##### Record excerpts #####

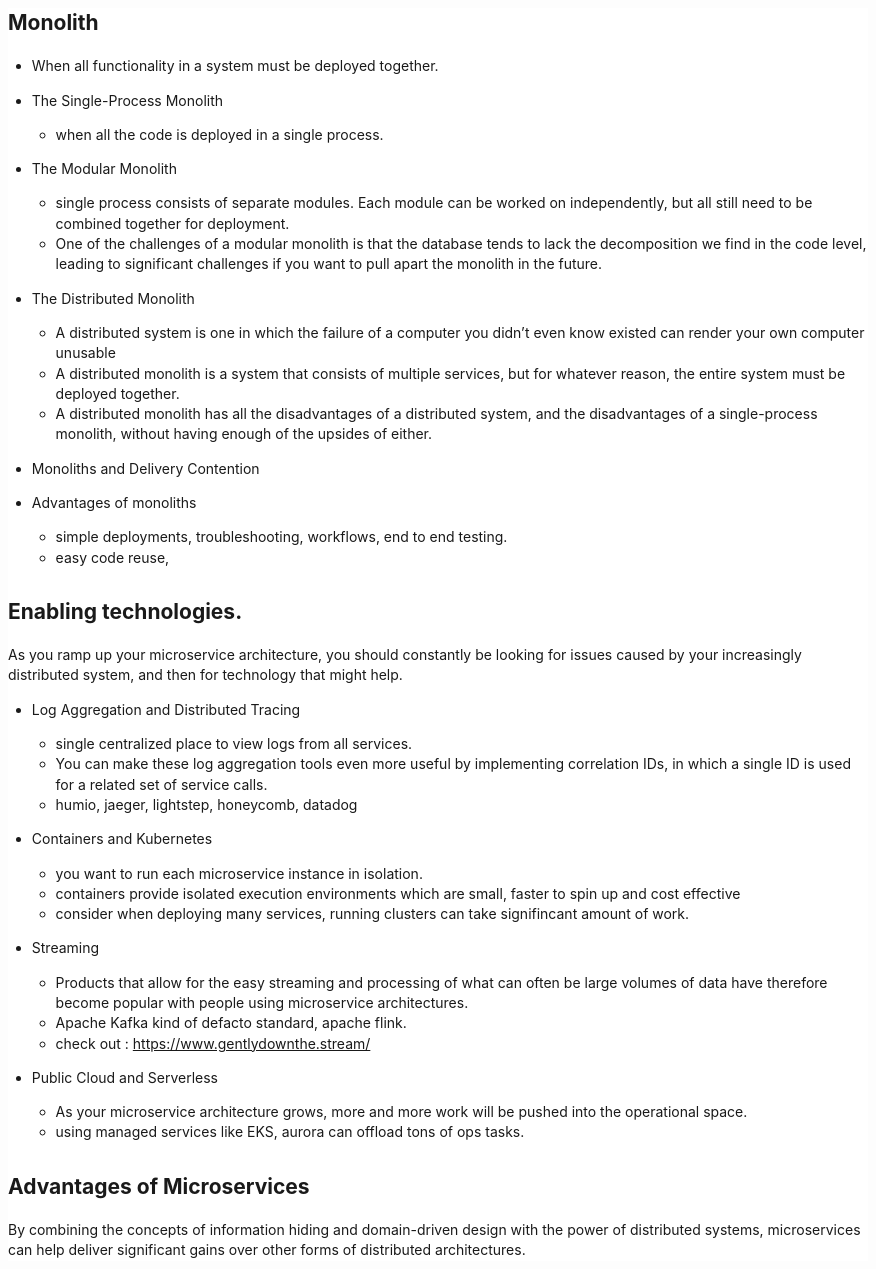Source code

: ## Monolith
- When all functionality in a system must be deployed together.
- The Single-Process Monolith
    - when all the code is deployed in a single process.
- The Modular Monolith
    - single process consists of separate modules. Each module can be worked on independently, but all still need to be combined together for deployment.
    - One of the challenges of a modular monolith is that the database tends to lack the decomposition we find in the code level, leading to significant challenges if you want to pull apart the monolith in the future.
- The Distributed Monolith
    - A distributed system is one in which the failure of a computer you didn’t even know existed can render your own computer unusable
    - A distributed monolith is a system that consists of multiple services, but for whatever reason, the entire system must be deployed together.
    - A distributed monolith has all the disadvantages of a distributed system, and the disadvantages of a single-process monolith, without having enough of the upsides of either.

- Monoliths and Delivery Contention

- Advantages of monoliths
    - simple deployments, troubleshooting, workflows, end to end testing.
    - easy code reuse,

## Enabling technologies.
As you ramp up your microservice architecture, you should constantly be looking for issues caused by your increasingly distributed system, and then for technology that might help.

- Log Aggregation and Distributed Tracing
    - single centralized place to view logs from all services.
    - You can make these log aggregation tools even more useful by implementing correlation IDs, in which a single ID is used for a related set of service calls.
    - humio, jaeger, lightstep, honeycomb, datadog

- Containers and Kubernetes
    - you want to run each microservice instance in isolation.
    - containers provide isolated execution environments which are small, faster to spin up and cost effective
    - consider when deploying many services, running clusters can take signifincant amount of work.

- Streaming
    - Products that allow for the easy streaming and processing of what can often be large volumes of data have therefore become popular with people using microservice architectures.
    - Apache Kafka kind of defacto standard, apache flink.
    - check out : https://www.gentlydownthe.stream/ 

- Public Cloud and Serverless
    - As your microservice architecture grows, more and more work will be pushed into the operational space.
    - using managed services like EKS, aurora can offload tons of ops tasks.

## Advantages of Microservices
By combining the concepts of information hiding and domain-driven design with the power of distributed systems, microservices can help deliver significant gains over other forms of distributed architectures.
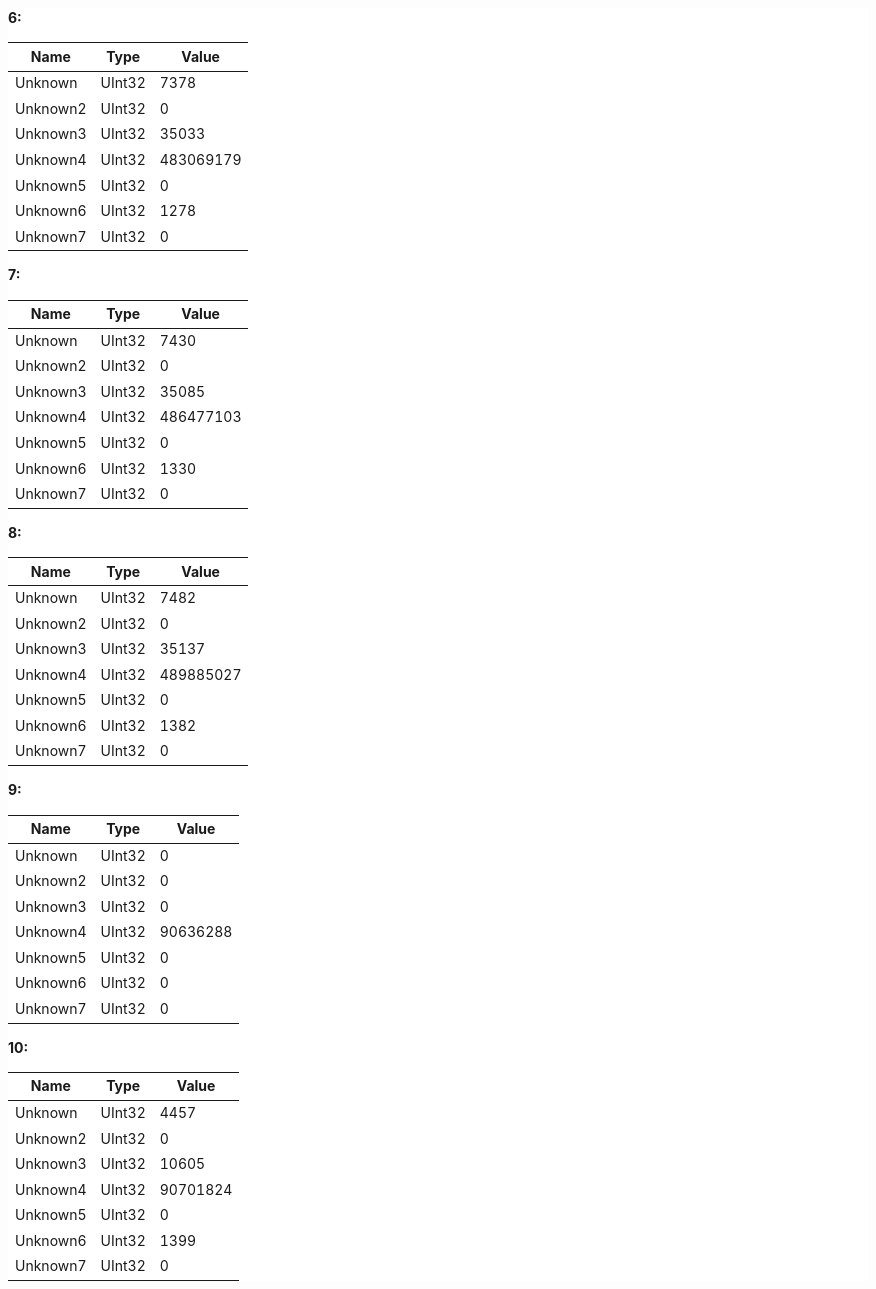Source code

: 
**6:**

Name	| Type	| Value
---	|---	|---	|
Unknown	|UInt32	|7378
Unknown2	|UInt32	|0
Unknown3	|UInt32	|35033
Unknown4	|UInt32	|483069179
Unknown5	|UInt32	|0
Unknown6	|UInt32	|1278
Unknown7	|UInt32	|0


**7:**

Name	| Type	| Value
---	|---	|---	|
Unknown	|UInt32	|7430
Unknown2	|UInt32	|0
Unknown3	|UInt32	|35085
Unknown4	|UInt32	|486477103
Unknown5	|UInt32	|0
Unknown6	|UInt32	|1330
Unknown7	|UInt32	|0


**8:**

Name	| Type	| Value
---	|---	|---	|
Unknown	|UInt32	|7482
Unknown2	|UInt32	|0
Unknown3	|UInt32	|35137
Unknown4	|UInt32	|489885027
Unknown5	|UInt32	|0
Unknown6	|UInt32	|1382
Unknown7	|UInt32	|0


**9:**

Name	| Type	| Value
---	|---	|---	|
Unknown	|UInt32	|0
Unknown2	|UInt32	|0
Unknown3	|UInt32	|0
Unknown4	|UInt32	|90636288
Unknown5	|UInt32	|0
Unknown6	|UInt32	|0
Unknown7	|UInt32	|0


**10:**

Name	| Type	| Value
---	|---	|---	|
Unknown	|UInt32	|4457
Unknown2	|UInt32	|0
Unknown3	|UInt32	|10605
Unknown4	|UInt32	|90701824
Unknown5	|UInt32	|0
Unknown6	|UInt32	|1399
Unknown7	|UInt32	|0

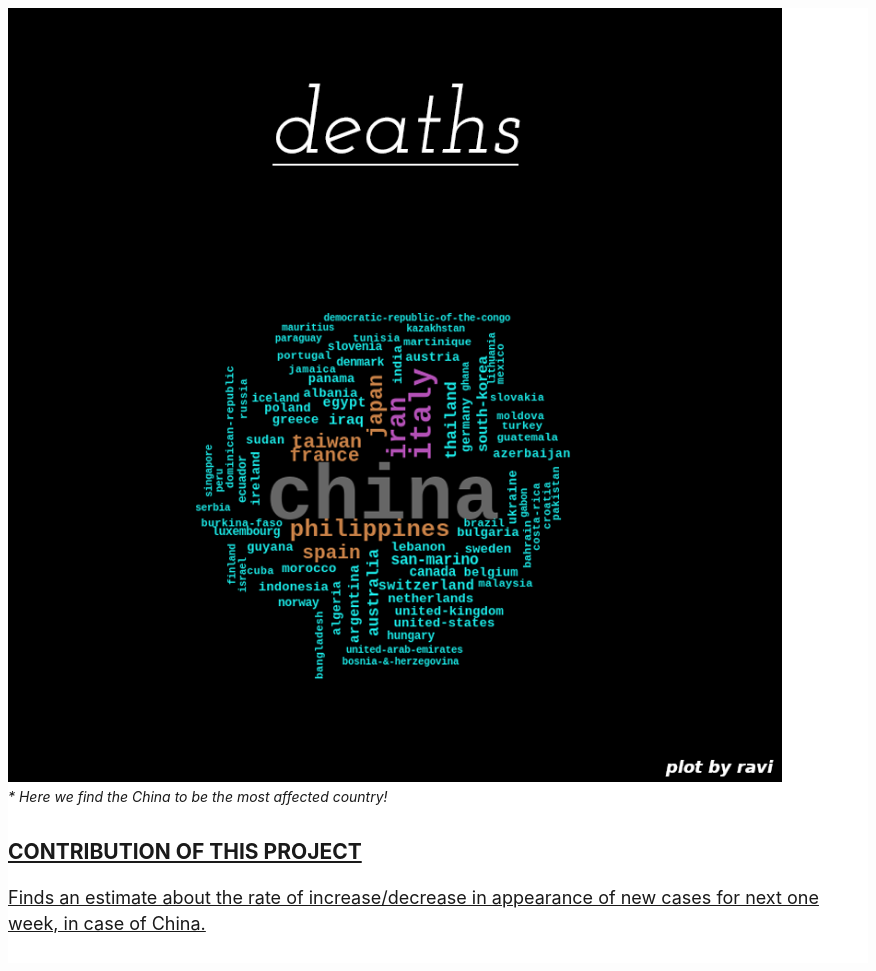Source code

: <img src="pics/deaths.png" height="75%" width="90%" alt="Code to generate the map-plot!!"/>

<br />
 <i>* Here we find the China to be the most affected country!</i> 
<br />

## <u><b>CONTRIBUTION OF THIS PROJECT</b></u>

<font size="4">
<u>Finds an estimate about the rate of increase/decrease in appearance of new cases for next one week, in case of China.</u><br /><br />
</font>
<font size="4">
    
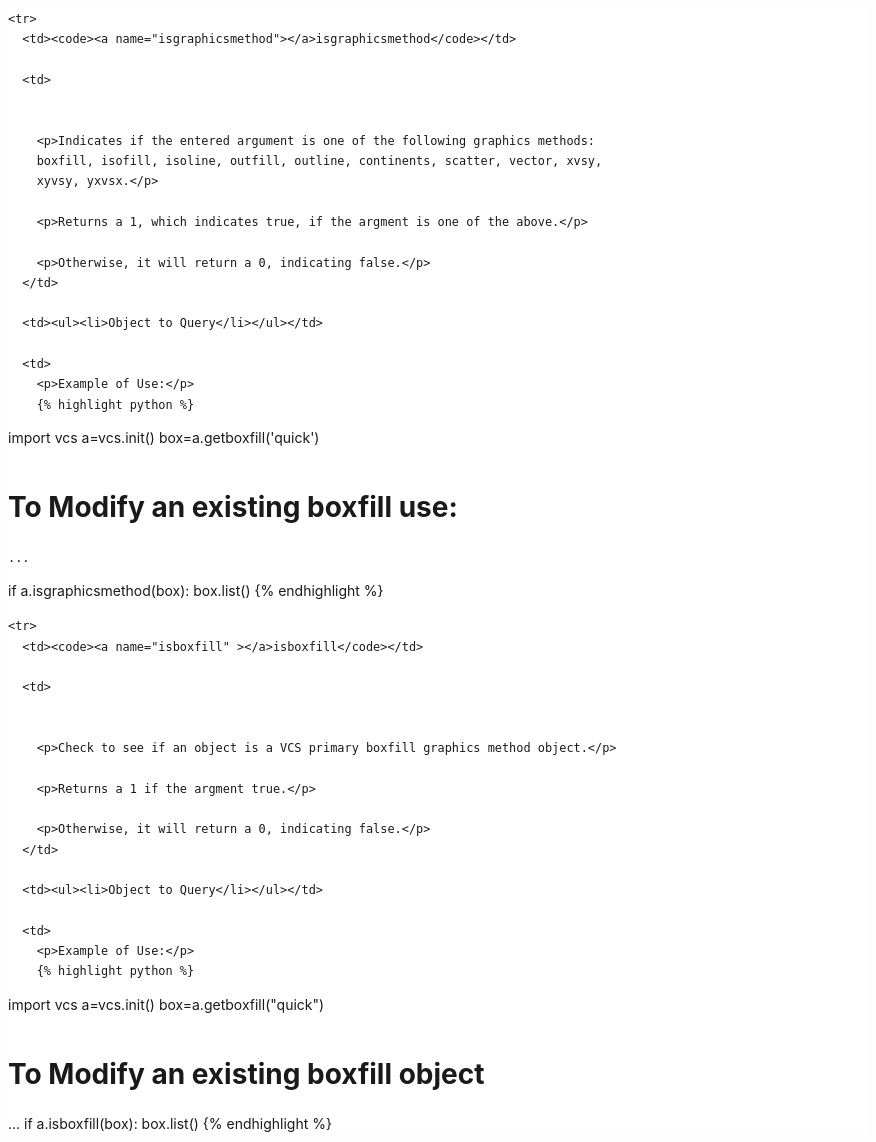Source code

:     <tr>
      <td><code><a name="isgraphicsmethod"></a>isgraphicsmethod</code></td>

      <td>
        

        <p>Indicates if the entered argument is one of the following graphics methods:
        boxfill, isofill, isoline, outfill, outline, continents, scatter, vector, xvsy,
        xyvsy, yxvsx.</p>

        <p>Returns a 1, which indicates true, if the argment is one of the above.</p>

        <p>Otherwise, it will return a 0, indicating false.</p>
      </td>

      <td><ul><li>Object to Query</li></ul></td>

      <td>
        <p>Example of Use:</p>
        {% highlight python %}
import vcs
a=vcs.init()
box=a.getboxfill('quick')
# To Modify an existing boxfill use:
    ...
if a.isgraphicsmethod(box):
    box.list()
{% endhighlight %}
      </td>
    </tr>

    <tr>
      <td><code><a name="isboxfill" ></a>isboxfill</code></td>

      <td>
        

        <p>Check to see if an object is a VCS primary boxfill graphics method object.</p>

        <p>Returns a 1 if the argment true.</p>

        <p>Otherwise, it will return a 0, indicating false.</p>
      </td>

      <td><ul><li>Object to Query</li></ul></td>

      <td>
        <p>Example of Use:</p>
        {% highlight python %}
import vcs
a=vcs.init()
box=a.getboxfill("quick")
# To Modify an existing boxfill object
...
if a.isboxfill(box):
    box.list()
{% endhighlight %}
      </td>
    </tr>

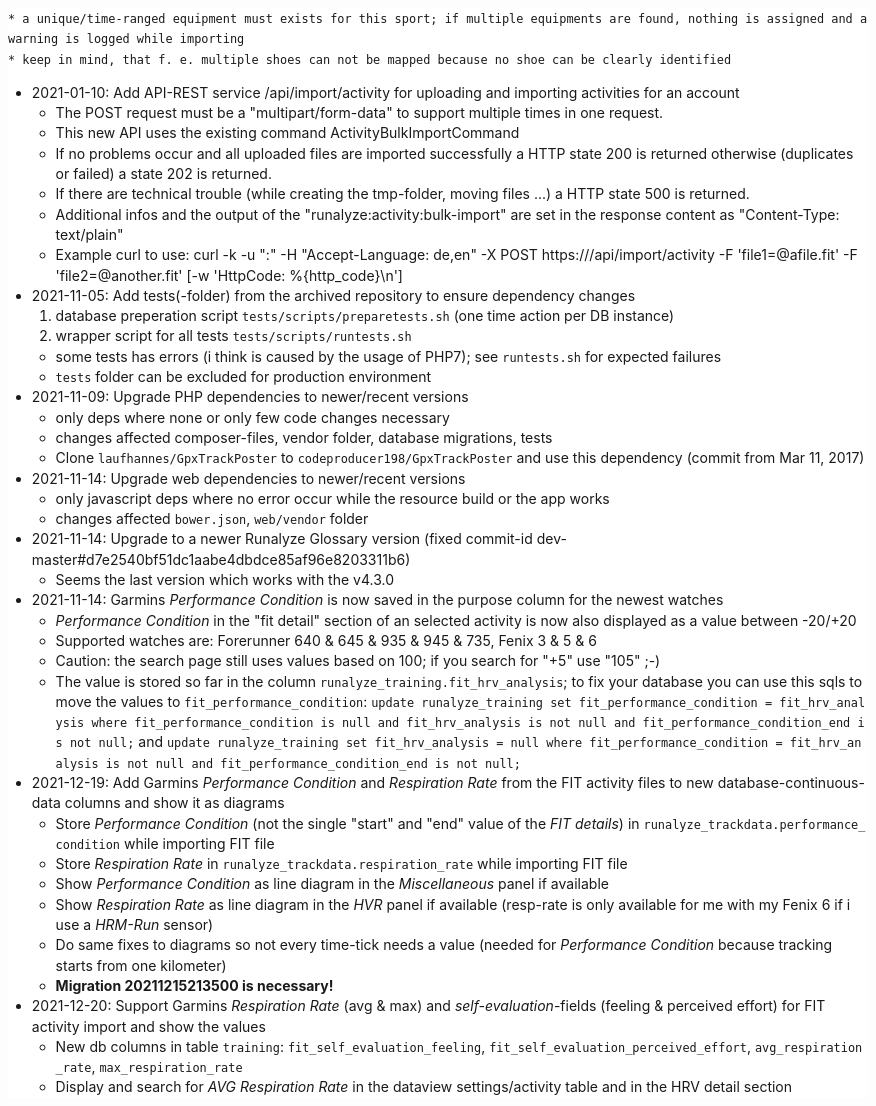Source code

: 	* a unique/time-ranged equipment must exists for this sport; if multiple equipments are found, nothing is assigned and a warning is logged while importing
	* keep in mind, that f. e. multiple shoes can not be mapped because no shoe can be clearly identified
* 2021-01-10: Add API-REST service /api/import/activity for uploading and importing activities for an account
	* The POST request must be a "multipart/form-data" to support multiple times in one request.
	* This new API uses the existing command ActivityBulkImportCommand
	* If no problems occur and all uploaded files are imported successfully a HTTP state 200 is returned otherwise (duplicates or failed) a state 202 is returned.
	* If there are technical trouble (while creating the tmp-folder, moving files ...) a HTTP state 500 is returned.
	* Additional infos and the output of the "runalyze:activity:bulk-import" are set in the response content as "Content-Type: text/plain"
	* Example curl to use: curl -k -u "<runalyze-account>:<pwd>" -H "Accept-Language: de,en" -X POST https://<domain>/api/import/activity -F 'file1=@afile.fit' -F 'file2=@another.fit' [-w 'HttpCode: %{http_code}\n']
* 2021-11-05: Add tests(-folder) from the archived repository to ensure dependency changes
	1. database preperation script `tests/scripts/preparetests.sh` (one time action per DB instance)
	2. wrapper script for all tests `tests/scripts/runtests.sh`
	* some tests has errors (i think is caused by the usage of PHP7); see `runtests.sh` for expected failures
	* `tests` folder can be excluded for production environment
* 2021-11-09: Upgrade PHP dependencies to newer/recent versions
	* only deps where none or only few code changes necessary
	* changes affected composer-files, vendor folder, database migrations, tests
	* Clone `laufhannes/GpxTrackPoster` to `codeproducer198/GpxTrackPoster` and use this dependency (commit from Mar 11, 2017)
* 2021-11-14: Upgrade web dependencies to newer/recent versions
	* only javascript deps where no error occur while the resource build or the app works
	* changes affected `bower.json`, `web/vendor` folder
* 2021-11-14: Upgrade to a newer Runalyze Glossary version (fixed commit-id dev-master#d7e2540bf51dc1aabe4dbdce85af96e8203311b6)
	* Seems the last version which works with the v4.3.0
* 2021-11-14: Garmins _Performance Condition_ is now saved in the purpose column for the newest watches
	* _Performance Condition_ in the "fit detail" section of an selected activity is now also displayed as a value between -20/+20
	* Supported watches are: Forerunner 640 & 645 & 935 & 945 & 735, Fenix 3 & 5 & 6
	* Caution: the search page still uses values based on 100; if you search for "+5" use "105" ;-)
	* The value is stored so far in the column `runalyze_training.fit_hrv_analysis`; to fix your database you can use this sqls to move the values to `fit_performance_condition`:
	`update runalyze_training set fit_performance_condition = fit_hrv_analysis where fit_performance_condition is null and fit_hrv_analysis is not null and fit_performance_condition_end is not null;`
	and
	`update runalyze_training set fit_hrv_analysis = null where fit_performance_condition = fit_hrv_analysis is not null and fit_performance_condition_end is not null;`
* 2021-12-19: Add Garmins _Performance Condition_ and _Respiration Rate_ from the FIT activity files to new database-continuous-data columns and show it as diagrams
	* Store _Performance Condition_ (not the single "start" and "end" value of the _FIT details_) in `runalyze_trackdata.performance_condition` while importing FIT file
	* Store _Respiration Rate_ in `runalyze_trackdata.respiration_rate` while importing FIT file
	* Show _Performance Condition_ as line diagram in the _Miscellaneous_ panel if available
	* Show _Respiration Rate_ as line diagram in the _HVR_ panel if available (resp-rate is only available for me with my Fenix 6 if i use a _HRM-Run_ sensor)
	* Do same fixes to diagrams so not every time-tick needs a value (needed for _Performance Condition_ because tracking starts from one kilometer)
	* **Migration 20211215213500 is necessary!**
* 2021-12-20: Support Garmins _Respiration Rate_ (avg & max) and _self-evaluation_-fields (feeling & perceived effort) for FIT activity import and show the values
	* New db columns in table `training`: `fit_self_evaluation_feeling`, `fit_self_evaluation_perceived_effort`, `avg_respiration_rate`, `max_respiration_rate`
	* Display and search for _AVG Respiration Rate_ in the dataview settings/activity table and in the HRV detail section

#####

> Task description:
Count the lines of the material that contain the string "caused", treating uppercase and lowercase as different. Reply with the number alone.

> Exercise response:
2